(DATASET EXTRACT)
>>>>
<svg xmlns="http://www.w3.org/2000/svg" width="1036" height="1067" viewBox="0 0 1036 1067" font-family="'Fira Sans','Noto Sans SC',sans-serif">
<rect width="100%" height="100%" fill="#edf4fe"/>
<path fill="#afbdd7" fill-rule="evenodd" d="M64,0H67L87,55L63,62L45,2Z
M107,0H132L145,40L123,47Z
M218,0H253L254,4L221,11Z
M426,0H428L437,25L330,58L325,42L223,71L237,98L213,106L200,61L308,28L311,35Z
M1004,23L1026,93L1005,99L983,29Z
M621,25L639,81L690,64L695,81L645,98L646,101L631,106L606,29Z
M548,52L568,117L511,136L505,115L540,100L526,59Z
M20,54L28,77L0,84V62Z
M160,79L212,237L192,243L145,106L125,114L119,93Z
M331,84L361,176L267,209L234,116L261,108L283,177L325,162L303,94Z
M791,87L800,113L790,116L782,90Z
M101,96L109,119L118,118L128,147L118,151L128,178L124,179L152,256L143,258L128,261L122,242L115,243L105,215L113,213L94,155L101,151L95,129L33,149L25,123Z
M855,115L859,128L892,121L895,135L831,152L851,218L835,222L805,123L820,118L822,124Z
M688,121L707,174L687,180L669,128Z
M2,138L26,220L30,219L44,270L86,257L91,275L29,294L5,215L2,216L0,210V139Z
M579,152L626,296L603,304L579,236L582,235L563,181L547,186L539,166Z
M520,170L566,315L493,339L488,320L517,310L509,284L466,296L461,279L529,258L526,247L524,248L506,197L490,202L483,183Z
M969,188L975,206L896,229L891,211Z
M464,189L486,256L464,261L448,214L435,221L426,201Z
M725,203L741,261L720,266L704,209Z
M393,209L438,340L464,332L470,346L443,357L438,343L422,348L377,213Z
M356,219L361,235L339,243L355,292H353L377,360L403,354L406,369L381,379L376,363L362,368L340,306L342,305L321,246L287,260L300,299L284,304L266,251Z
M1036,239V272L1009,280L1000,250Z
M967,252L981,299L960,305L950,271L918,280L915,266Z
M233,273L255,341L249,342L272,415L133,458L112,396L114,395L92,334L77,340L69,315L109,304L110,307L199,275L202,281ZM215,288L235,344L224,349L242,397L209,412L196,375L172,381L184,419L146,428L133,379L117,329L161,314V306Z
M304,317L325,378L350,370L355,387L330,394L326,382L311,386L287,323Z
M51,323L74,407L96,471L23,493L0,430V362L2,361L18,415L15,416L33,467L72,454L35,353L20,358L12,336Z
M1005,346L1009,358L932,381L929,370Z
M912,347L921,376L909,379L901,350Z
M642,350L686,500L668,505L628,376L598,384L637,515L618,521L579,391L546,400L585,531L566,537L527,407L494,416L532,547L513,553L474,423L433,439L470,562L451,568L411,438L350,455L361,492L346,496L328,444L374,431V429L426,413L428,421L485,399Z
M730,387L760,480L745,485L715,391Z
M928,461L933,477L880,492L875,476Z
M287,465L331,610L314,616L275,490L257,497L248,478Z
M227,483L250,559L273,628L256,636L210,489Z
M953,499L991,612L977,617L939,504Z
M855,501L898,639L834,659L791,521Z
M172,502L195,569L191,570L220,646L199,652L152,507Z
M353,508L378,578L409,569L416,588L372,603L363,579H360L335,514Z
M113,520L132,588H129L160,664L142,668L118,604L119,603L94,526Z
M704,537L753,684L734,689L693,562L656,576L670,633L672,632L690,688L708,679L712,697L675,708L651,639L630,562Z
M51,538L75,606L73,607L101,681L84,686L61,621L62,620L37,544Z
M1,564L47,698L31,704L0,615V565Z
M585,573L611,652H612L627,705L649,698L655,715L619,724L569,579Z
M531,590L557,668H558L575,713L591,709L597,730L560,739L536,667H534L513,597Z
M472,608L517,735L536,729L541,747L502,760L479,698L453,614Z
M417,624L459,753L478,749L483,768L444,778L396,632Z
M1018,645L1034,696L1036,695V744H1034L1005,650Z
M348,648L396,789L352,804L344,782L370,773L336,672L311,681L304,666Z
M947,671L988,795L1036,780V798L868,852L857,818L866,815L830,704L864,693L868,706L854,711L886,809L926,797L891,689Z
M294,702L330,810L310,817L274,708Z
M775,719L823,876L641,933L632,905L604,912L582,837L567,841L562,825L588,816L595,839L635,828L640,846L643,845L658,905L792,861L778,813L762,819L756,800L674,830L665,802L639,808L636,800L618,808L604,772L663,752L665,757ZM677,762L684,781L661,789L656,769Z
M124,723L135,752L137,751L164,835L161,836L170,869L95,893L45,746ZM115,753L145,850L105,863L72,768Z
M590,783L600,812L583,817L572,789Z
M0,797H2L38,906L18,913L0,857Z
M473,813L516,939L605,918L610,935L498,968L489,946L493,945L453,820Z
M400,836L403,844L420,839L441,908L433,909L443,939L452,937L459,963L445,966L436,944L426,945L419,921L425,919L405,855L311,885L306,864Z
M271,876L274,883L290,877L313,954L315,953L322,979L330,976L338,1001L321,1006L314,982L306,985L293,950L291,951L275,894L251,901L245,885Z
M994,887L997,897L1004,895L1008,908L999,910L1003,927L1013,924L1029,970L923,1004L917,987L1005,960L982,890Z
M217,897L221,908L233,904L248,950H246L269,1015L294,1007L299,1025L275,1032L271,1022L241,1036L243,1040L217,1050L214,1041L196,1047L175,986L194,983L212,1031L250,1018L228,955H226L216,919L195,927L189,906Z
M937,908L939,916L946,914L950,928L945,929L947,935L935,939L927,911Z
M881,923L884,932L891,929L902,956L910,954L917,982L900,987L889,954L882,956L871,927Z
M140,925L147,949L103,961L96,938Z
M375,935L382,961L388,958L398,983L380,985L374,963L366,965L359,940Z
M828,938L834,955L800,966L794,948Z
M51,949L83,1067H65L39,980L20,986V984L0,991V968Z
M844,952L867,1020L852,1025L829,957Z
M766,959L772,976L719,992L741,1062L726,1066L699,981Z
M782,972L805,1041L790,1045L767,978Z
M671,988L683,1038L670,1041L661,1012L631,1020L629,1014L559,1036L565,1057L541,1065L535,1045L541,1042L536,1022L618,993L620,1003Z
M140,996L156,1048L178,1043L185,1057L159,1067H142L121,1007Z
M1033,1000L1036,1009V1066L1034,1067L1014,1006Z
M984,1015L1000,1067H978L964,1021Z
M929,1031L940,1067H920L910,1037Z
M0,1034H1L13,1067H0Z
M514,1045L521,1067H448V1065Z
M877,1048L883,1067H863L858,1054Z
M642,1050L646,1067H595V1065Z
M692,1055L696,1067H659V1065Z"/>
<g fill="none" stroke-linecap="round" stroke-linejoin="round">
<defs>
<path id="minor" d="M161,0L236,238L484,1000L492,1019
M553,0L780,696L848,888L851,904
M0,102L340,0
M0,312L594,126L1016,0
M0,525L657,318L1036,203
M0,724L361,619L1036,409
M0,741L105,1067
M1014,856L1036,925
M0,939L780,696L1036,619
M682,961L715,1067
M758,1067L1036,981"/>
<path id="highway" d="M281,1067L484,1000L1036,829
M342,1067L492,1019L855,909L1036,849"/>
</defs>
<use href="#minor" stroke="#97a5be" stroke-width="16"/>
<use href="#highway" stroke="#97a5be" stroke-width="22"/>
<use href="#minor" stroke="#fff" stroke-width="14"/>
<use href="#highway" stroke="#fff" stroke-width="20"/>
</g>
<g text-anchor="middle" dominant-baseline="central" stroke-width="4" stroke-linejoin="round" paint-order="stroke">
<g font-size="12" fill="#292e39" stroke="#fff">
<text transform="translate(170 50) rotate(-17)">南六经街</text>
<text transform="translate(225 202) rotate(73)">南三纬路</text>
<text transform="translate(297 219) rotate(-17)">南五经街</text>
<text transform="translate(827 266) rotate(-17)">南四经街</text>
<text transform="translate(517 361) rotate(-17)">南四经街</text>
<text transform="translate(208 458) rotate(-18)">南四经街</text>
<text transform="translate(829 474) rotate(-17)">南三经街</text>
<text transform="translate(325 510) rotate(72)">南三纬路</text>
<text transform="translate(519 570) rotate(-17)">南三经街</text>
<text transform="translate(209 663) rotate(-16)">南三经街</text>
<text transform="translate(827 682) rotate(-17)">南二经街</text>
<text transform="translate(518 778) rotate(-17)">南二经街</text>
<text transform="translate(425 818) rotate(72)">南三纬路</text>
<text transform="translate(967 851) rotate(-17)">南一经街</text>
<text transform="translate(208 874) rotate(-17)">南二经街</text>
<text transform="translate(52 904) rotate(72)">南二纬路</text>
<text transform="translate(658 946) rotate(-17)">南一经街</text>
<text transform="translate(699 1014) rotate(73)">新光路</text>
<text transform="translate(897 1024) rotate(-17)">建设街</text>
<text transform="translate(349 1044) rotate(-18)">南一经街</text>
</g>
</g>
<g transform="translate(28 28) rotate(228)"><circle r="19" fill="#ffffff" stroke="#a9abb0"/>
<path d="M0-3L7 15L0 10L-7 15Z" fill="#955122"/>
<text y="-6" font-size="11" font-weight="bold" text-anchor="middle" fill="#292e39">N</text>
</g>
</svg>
<<<<
(EXERCISE)
Among the lines above, count those containing the word "南三经街" and give nothing but the result.

(YOUR SOLUTION)
3